Your Unrecognized Self has arrived to have an honest conversation with you. Whatever inner work you’ve been doing has thrust a level of self-awareness upon you, and your Shadow is ready for your integration. It can be difficult to know the next steps when we reach this point in our journey; sometimes just knowing these qualities exist can be enough. And maybe it is.
Take this opportunity to ask this side of yourself what it wants, what it needs, where it would like to live now. How can you rectify the resistance and make peace with its demands? Remember that this is a real part of your essence. Show yourself compassion and understanding instead of shame and guilt. We all have pieces of ourselves that struggle to fit.
Further Reflection:
Read up on Jung’s twelve archetypes. They exist both in light and shadow, but all twelve live within us. Which one resonates most profoundly within you right now? Have a conversation with that side of yourself.
a poem
Be ahead of all parting, as though it already were behind you, like the winter that has just gone by. For among these winters there is one so endlessly winter that only by wintering through it will your heart survive.

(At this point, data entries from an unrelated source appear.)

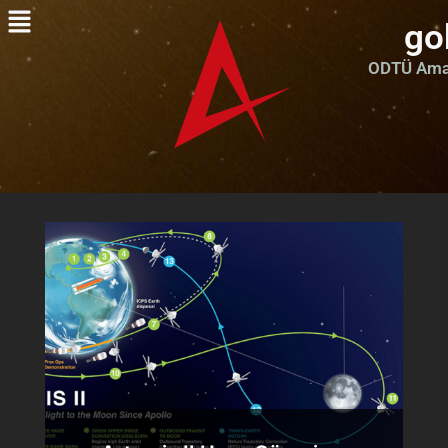
go
ODTÜ Amat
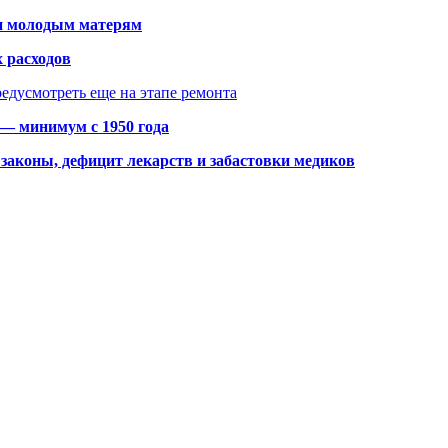
щи молодым матерям
 расходов
едусмотреть еще на этапе ремонта
 — минимум с 1950 года
законы, дефицит лекарств и забастовки медиков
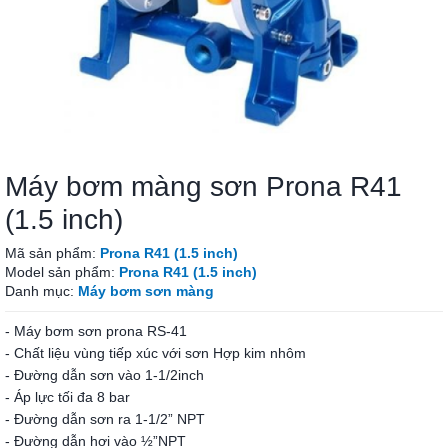
Máy bơm màng sơn Prona R41
(1.5 inch)
Mã sản phẩm:
Prona R41 (1.5 inch)
Model sản phẩm:
Prona R41 (1.5 inch)
Danh mục:
Máy bơm sơn màng
- Máy bơm sơn prona RS-41
- Chất liệu vùng tiếp xúc với sơn Hợp kim nhôm
- Đường dẫn sơn vào 1-1/2inch
- Áp lực tối đa 8 bar
- Đường dẫn sơn ra 1-1/2” NPT
- Đường dẫn hơi vào ½”NPT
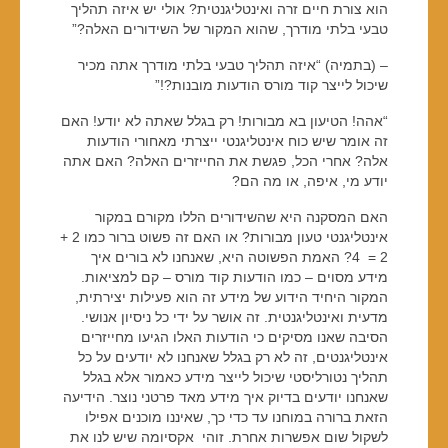
הוא צורת חיים זרה ואינטליגנטית? אולי יש איזה תהליך
טבעי בלתי מודרך, שהוא המקור של השידורים האלה?”
– (בתמיה) “איזה תהליך טבעי בלתי מודרך אתה מכיר
שיכול לייצר קוד מורס הודעות מובנות?!”
“אהה! הטיעון בא מבורות! רק בגלל שאתה לא יודע! האם
זה אומר שיש כוח אינטליגנטי ייצרתי מאחורי הודעות
אלה? אחרי הכל, פגשת את החייזרים האלה? האם אתה
יודע מי, איפה, או מה הם?
האם המסקנה היא שהשידורים הללו מקורם במקור
אינטליגנטי טעון מבורות? או האם זה פשוט ברור כמו 2 +
2 = 4? האמת הפשוטה היא, שאנחנו לא בורים איך
מידע מסוים – כמו הודעות קוד מורס – קם למציאות.
המקור היחיד הידוע של מידע זה הוא פעילות יצירתית,
מדעית ואינטליגנטית. זה אושר על ידי כל ניסיון אנושי.
הסיבה שאנו מסיקים כי הודעות האלו הגיעו מחייזרים
אינטליגנטים, זה לא רק בגלל שאנחנו לא יודעים על כל
תהליך נטורליסטי שיכול לייצר מידע כאמור אלא בגלל
שאנחנו יודעים בדיוק איך מידע מאד פרטני נוצר. הידיעה
הזאת ברורה במוחנו עד כדי כך, שאיננו מוכנים אפילו
לשקול שום אפשרות אחרת. זוהי אקסיומה שיש לנו את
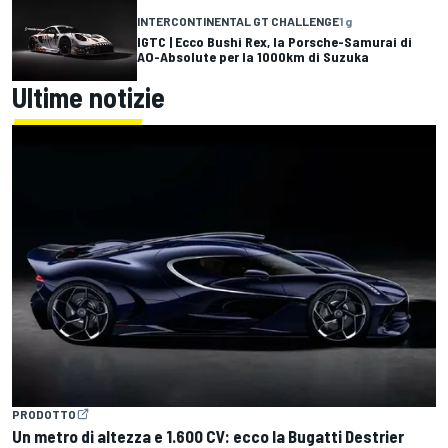
INTERCONTINENTAL GT CHALLENGE
1 g
IGTC | Ecco Bushi Rex, la Porsche-Samurai di
AO-Absolute per la 1000km di Suzuka
Ultime notizie
PRODOTTO
Un metro di altezza e 1.600 CV: ecco la Bugatti Destrier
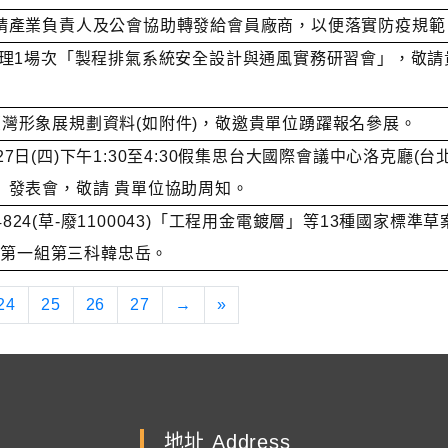
請產業負責人及公會協助轉發給會員廠商，以便落實防疫規範
22日辦理1場次「製程排氣系統安全設計與通風實務研習會」，
向臺灣形象展規劃資料(如附件)，敬邀貴單位踴躍報名參展。
27日(四)下午1:30至4:30假集思台大國際會議中心洛克廳(
」發表會，敬請 貴單位協助周知。
4824(草-廢1100043)「工程用金電鍍層」等13種國家
局第一組第三科韓忠岳。
24
25
26
27
→
»
地址 Address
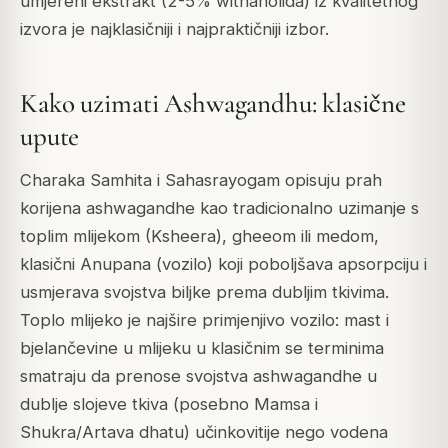
umjereni ekstrakt (2-5% withanolida) iz kvalitetnog
izvora je najklasičniji i najpraktičniji izbor.
Kako uzimati Ashwagandhu: klasične
upute
Charaka Samhita i Sahasrayogam opisuju prah
korijena ashwagandhe kao tradicionalno uzimanje s
toplim mlijekom (Ksheera), gheeom ili medom,
klasični Anupana (vozilo) koji poboljšava apsorpciju i
usmjerava svojstva biljke prema dubljim tkivima.
Toplo mlijeko je najšire primjenjivo vozilo: mast i
bjelančevine u mlijeku u klasičnim se terminima
smatraju da prenose svojstva ashwagandhe u
dublje slojeve tkiva (posebno Mamsa i
Shukra/Artava dhatu) učinkovitije nego vodena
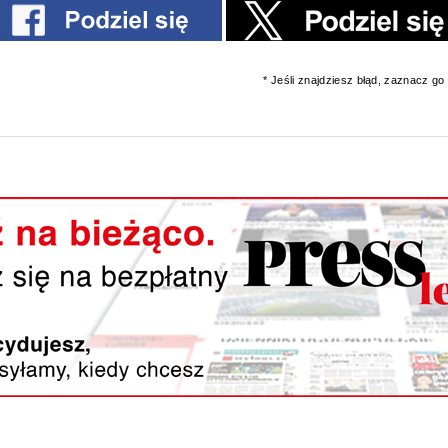
* Jeśli znajdziesz błąd, zaznacz go i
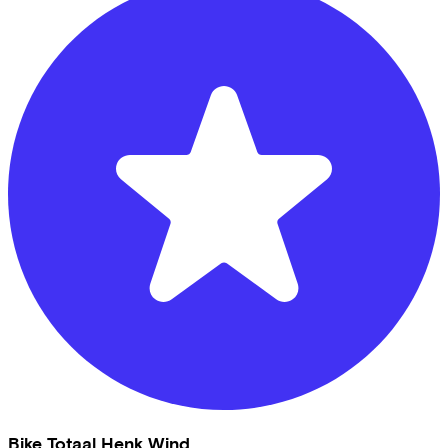
Bike Totaal Henk Wind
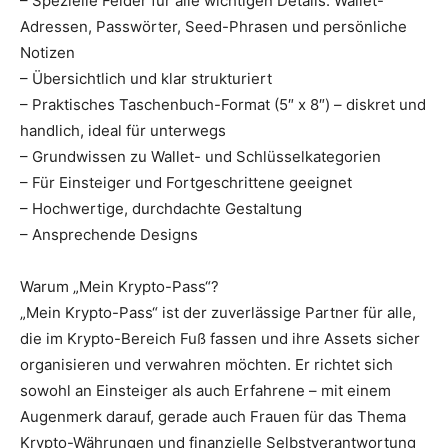
– Spezielle Felder für alle wichtigen Details: Wallet-
Adressen, Passwörter, Seed-Phrasen und persönliche
Notizen
– Übersichtlich und klar strukturiert
– Praktisches Taschenbuch-Format (5″ x 8″) – diskret und
handlich, ideal für unterwegs
– Grundwissen zu Wallet- und Schlüsselkategorien
– Für Einsteiger und Fortgeschrittene geeignet
– Hochwertige, durchdachte Gestaltung
– Ansprechende Designs
Warum „Mein Krypto-Pass“?
„Mein Krypto-Pass“ ist der zuverlässige Partner für alle,
die im Krypto-Bereich Fuß fassen und ihre Assets sicher
organisieren und verwahren möchten. Er richtet sich
sowohl an Einsteiger als auch Erfahrene – mit einem
Augenmerk darauf, gerade auch Frauen für das Thema
Krypto-Währungen und finanzielle Selbstverantwortung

Be forever dead in Eurydice—more gladly arise into the seamless life proclaimed in your song. Here, in the realm of decline, among momentary days, be the crystal cup that shattered even as it rang.
Be—and yet know the great void where all things begin, the infinite source of your own most intense vibrations, so that, this once, you may give it your perfect assent.
To all that is used-up, and to all the muffled and dumb creatures in the world’s full reserve, the unsayable sums, joyfully add yourself, and cancel the count.
- Rainer Maria Rilke
the unconscious
I do not believe this world will be more perfect than it is now, and it is not perfect anyway because it is manifest. What moves from nothingness into the manifest is never perfect because it instead becomes real. Real is dimensional, hungry and alive. Real bleeds. Real loves. Real feels. I do not need this world to be more ideal than it is, although it is something I’m often toying with. I need only stay workable, teachable and friendly to what it presents me, and to what I present it. If I must show my fangs then I must. But my focus is to stay courageous enough to enjoy it. To play. To change and be changed. And to keep my heart from losing touch with mine and others humanity, and thus our divinity, with fickle, inaccurate judgements. What if we are already free? I do not mean this in some idiotic sense that there is no injustice on this planet that demands our attention and action. No, I mean what if what is being expressed right now is the exact expression of the unmanifest made manifest? What if all around us (and further) is the dream of god beyond god—down to every birdsong, pink and violet lined cloud, wave crashing shore and violent hunger? What if this is what pure, untapped freedom, that could express as anything, is expressing as? And we are part of it-not the point of it—but allowed and whole and fleeting—invited! nonetheless? What if? How would you look at the world? How would you treat yourself? What does that make of you?
♡♡♡,♡♡♡
I do not believe utopia will be attained. Utopia means literally “no place” and that is right. However, we are able to shape this messy bloom of existence in creative and compassionate ways, and while I do not associate this with pure goodness or purity, I think it gives us a shot at creating more compassionate systems if we keep trying.
A term I learned from studying Meister Eckhart, a medieval Christian mystic (and bad ass).
I just don’t think the source of all that is inherently good, nor is it inherently bad. It includes everything and eats/destroys everything and renews everything, and I don’t know what word there is for that!
Im grateful for the algorithm for bringing me here. My heart’s singing. Thank you. I screenshotted so many parts of this, and will keep returning to them.